TASK OBJECTIVE
Go through the listing and pick out each line with the word "configure" in it.

INFORMATION SUPPLIED

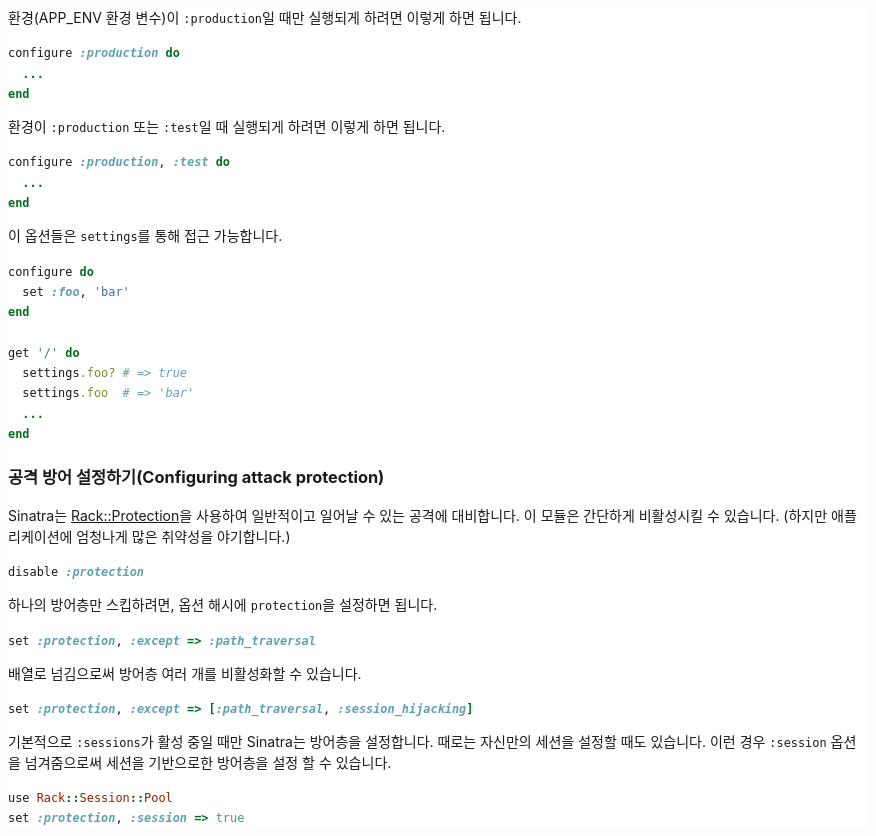환경(APP_ENV 환경 변수)이 `:production`일 때만 실행되게 하려면 이렇게 하면 됩니다.

```ruby
configure :production do
  ...
end
```

환경이 `:production` 또는 `:test`일 때 실행되게 하려면 이렇게 하면 됩니다.

```ruby
configure :production, :test do
  ...
end
```

이 옵션들은 `settings`를 통해 접근 가능합니다.

```ruby
configure do
  set :foo, 'bar'
end

get '/' do
  settings.foo? # => true
  settings.foo  # => 'bar'
  ...
end
```

### 공격 방어 설정하기(Configuring attack protection)

Sinatra는 [Rack::Protection](https://github.com/sinatra/rack-protection#readme)을 사용하여
일반적이고 일어날 수 있는 공격에 대비합니다. 이 모듈은 간단하게 비활성시킬 수 있습니다.
(하지만 애플리케이션에 엄청나게 많은 취약성을 야기합니다.)

```ruby
disable :protection
```

하나의 방어층만 스킵하려면, 옵션 해시에 `protection`을 설정하면 됩니다.

```ruby
set :protection, :except => :path_traversal
```

배열로 넘김으로써 방어층 여러 개를 비활성화할 수 있습니다.

```ruby
set :protection, :except => [:path_traversal, :session_hijacking]
```

기본적으로 `:sessions`가 활성 중일 때만 Sinatra는 방어층을 설정합니다.
때로는 자신만의 세션을 설정할 때도 있습니다. 이런 경우 `:session` 옵션을
넘겨줌으로써 세션을 기반으로한 방어층을 설정 할 수 있습니다.

```ruby
use Rack::Session::Pool
set :protection, :session => true
```

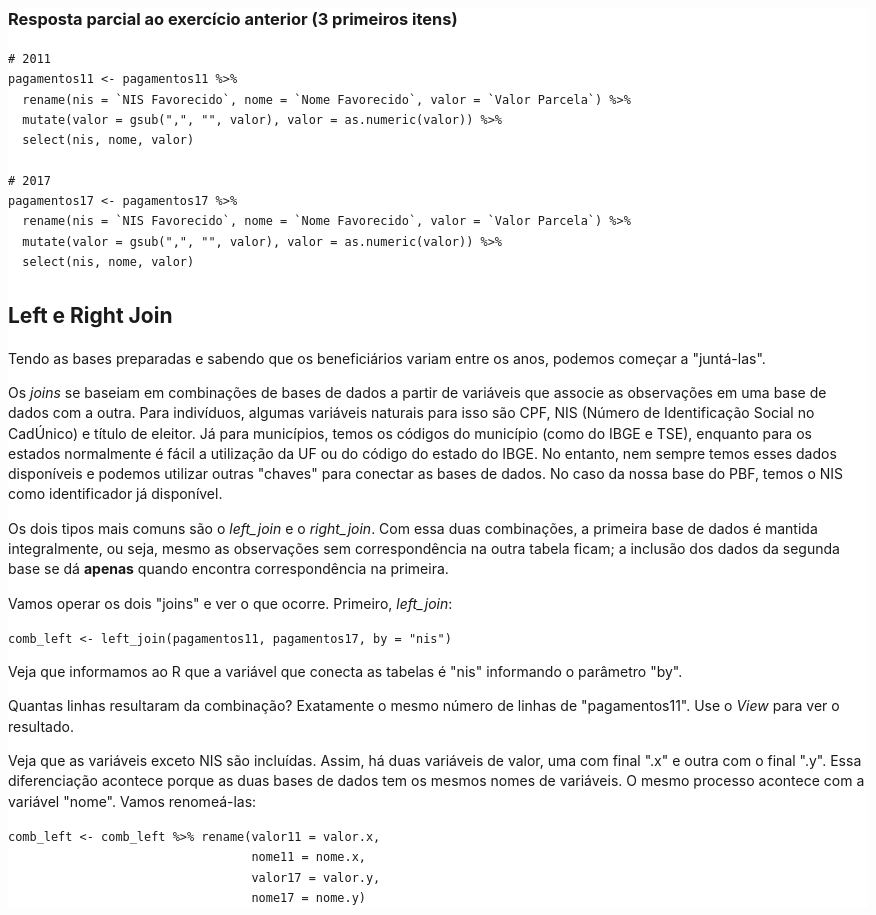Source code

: ### Resposta parcial ao exercício anterior (3 primeiros itens)

```{r}
# 2011
pagamentos11 <- pagamentos11 %>% 
  rename(nis = `NIS Favorecido`, nome = `Nome Favorecido`, valor = `Valor Parcela`) %>%
  mutate(valor = gsub(",", "", valor), valor = as.numeric(valor)) %>%
  select(nis, nome, valor)

# 2017
pagamentos17 <- pagamentos17 %>% 
  rename(nis = `NIS Favorecido`, nome = `Nome Favorecido`, valor = `Valor Parcela`) %>%
  mutate(valor = gsub(",", "", valor), valor = as.numeric(valor)) %>%
  select(nis, nome, valor)
```

## Left e Right Join

Tendo as bases preparadas e sabendo que os beneficiários variam entre os anos, podemos começar a "juntá-las".

Os *joins* se baseiam em combinações de bases de dados a partir de variáveis que associe as observações em uma base de dados com a outra. Para indivíduos, algumas variáveis naturais para isso são CPF, NIS (Número de Identificação Social no CadÚnico) e título de eleitor. Já para municípios, temos os códigos do município (como do IBGE e TSE), enquanto para os estados normalmente é fácil a utilização da UF ou do código do estado do IBGE. No entanto, nem sempre temos esses dados disponíveis e podemos utilizar outras "chaves" para conectar as bases de dados. No caso da nossa base do PBF, temos o NIS como identificador já disponível.

Os dois tipos mais comuns são o *left_join* e o *right_join*. Com essa duas combinações, a primeira base de dados é mantida integralmente, ou seja, mesmo as observações sem correspondência na outra tabela ficam; a inclusão dos dados da segunda base se dá **apenas** quando encontra correspondência na primeira.

Vamos operar os dois "joins" e ver o que ocorre. Primeiro, *left_join*:

```{r}
comb_left <- left_join(pagamentos11, pagamentos17, by = "nis")
```

Veja que informamos ao R que a variável que conecta as tabelas é "nis" informando o parâmetro "by".

Quantas linhas resultaram da combinação? Exatamente o mesmo número de linhas de "pagamentos11". Use o *View* para ver o resultado.

Veja que as variáveis exceto NIS são incluídas. Assim,  há duas variáveis de valor, uma com final ".x" e outra com o final ".y". Essa diferenciação acontece porque as duas bases de dados tem os mesmos nomes de variáveis. O mesmo processo acontece com a variável "nome". Vamos renomeá-las:

```{r}
comb_left <- comb_left %>% rename(valor11 = valor.x,
                                  nome11 = nome.x, 
                                  valor17 = valor.y,
                                  nome17 = nome.y)
```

ANSWER SECTION
configure :production do
configure :production, :test do
configure do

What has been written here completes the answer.